→ **What you will do**: Using the data below, please return every line exactly as given.
Data Block Start
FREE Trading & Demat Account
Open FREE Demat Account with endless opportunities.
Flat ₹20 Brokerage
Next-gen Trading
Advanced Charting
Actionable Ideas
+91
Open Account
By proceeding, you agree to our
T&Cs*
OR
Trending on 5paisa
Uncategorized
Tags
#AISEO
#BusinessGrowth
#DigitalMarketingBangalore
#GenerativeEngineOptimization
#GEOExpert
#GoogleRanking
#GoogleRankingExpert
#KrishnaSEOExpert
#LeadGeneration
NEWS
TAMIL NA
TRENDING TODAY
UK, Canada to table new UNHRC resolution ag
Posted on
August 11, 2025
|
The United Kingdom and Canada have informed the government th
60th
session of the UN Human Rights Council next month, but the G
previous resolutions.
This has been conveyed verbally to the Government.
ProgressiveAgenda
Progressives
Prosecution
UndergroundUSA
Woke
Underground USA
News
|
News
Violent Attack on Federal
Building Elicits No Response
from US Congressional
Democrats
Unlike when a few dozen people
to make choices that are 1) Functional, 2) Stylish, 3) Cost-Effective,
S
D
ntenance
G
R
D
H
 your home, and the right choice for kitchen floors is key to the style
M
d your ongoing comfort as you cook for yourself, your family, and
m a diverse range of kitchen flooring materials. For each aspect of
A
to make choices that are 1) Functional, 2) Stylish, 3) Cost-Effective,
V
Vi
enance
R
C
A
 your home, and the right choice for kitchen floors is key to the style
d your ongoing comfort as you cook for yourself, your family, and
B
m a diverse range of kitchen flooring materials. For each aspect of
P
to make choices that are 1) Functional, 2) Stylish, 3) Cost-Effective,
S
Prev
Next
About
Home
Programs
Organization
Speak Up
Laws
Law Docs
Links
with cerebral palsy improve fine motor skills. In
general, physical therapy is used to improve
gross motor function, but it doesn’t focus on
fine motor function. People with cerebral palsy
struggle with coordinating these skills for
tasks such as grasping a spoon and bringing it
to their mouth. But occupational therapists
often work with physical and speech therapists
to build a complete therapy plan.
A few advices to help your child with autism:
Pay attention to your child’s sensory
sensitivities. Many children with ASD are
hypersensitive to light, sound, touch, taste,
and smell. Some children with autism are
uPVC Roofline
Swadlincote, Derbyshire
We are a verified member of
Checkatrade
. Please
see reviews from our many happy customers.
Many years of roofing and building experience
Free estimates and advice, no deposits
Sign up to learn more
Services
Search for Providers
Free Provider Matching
Data Block End
→ **Response below**:
FREE Trading & Demat Account
Open FREE Demat Account with endless opportunities.
Flat ₹20 Brokerage
Next-gen Trading
Advanced Charting
Actionable Ideas
+91
Open Account
By proceeding, you agree to our
T&Cs*
OR
Trending on 5paisa
Uncategorized
Tags
#AISEO
#BusinessGrowth
#DigitalMarketingBangalore
#GenerativeEngineOptimization
#GEOExpert
#GoogleRanking
#GoogleRankingExpert
#KrishnaSEOExpert
#LeadGeneration
NEWS
TAMIL NA
TRENDING TODAY
UK, Canada to table new UNHRC resolution ag
Posted on
August 11, 2025
|
The United Kingdom and Canada have informed the government th
60th
session of the UN Human Rights Council next month, but the G
previous resolutions.
This has been conveyed verbally to the Government.
ProgressiveAgenda
Progressives
Prosecution
UndergroundUSA
Woke
Underground USA
News
|
News
Violent Attack on Federal
Building Elicits No Response
from US Congressional
Democrats
Unlike when a few dozen people
to make choices that are 1) Functional, 2) Stylish, 3) Cost-Effective,
S
D
ntenance
G
R
D
H
 your home, and the right choice for kitchen floors is key to the style
M
d your ongoing comfort as you cook for yourself, your family, and
m a diverse range of kitchen flooring materials. For each aspect of
A
to make choices that are 1) Functional, 2) Stylish, 3) Cost-Effective,
V
Vi
enance
R
C
A
 your home, and the right choice for kitchen floors is key to the style
d your ongoing comfort as you cook for yourself, your family, and
B
m a diverse range of kitchen flooring materials. For each aspect of
P
to make choices that are 1) Functional, 2) Stylish, 3) Cost-Effective,
S
Prev
Next
About
Home
Programs
Organization
Speak Up
Laws
Law Docs
Links
with cerebral palsy improve fine motor skills. In
general, physical therapy is used to improve
gross motor function, but it doesn’t focus on
fine motor function. People with cerebral palsy
struggle with coordinating these skills for
tasks such as grasping a spoon and bringing it
to their mouth. But occupational therapists
often work with physical and speech therapists
to build a complete therapy plan.
A few advices to help your child with autism:
Pay attention to your child’s sensory
sensitivities. Many children with ASD are
hypersensitive to light, sound, touch, taste,
and smell. Some children with autism are
uPVC Roofline
Swadlincote, Derbyshire
We are a verified member of
Checkatrade
. Please
see reviews from our many happy customers.
Many years of roofing and building experience
Free estimates and advice, no deposits
Sign up to learn more
Services
Search for Providers
Free Provider Matching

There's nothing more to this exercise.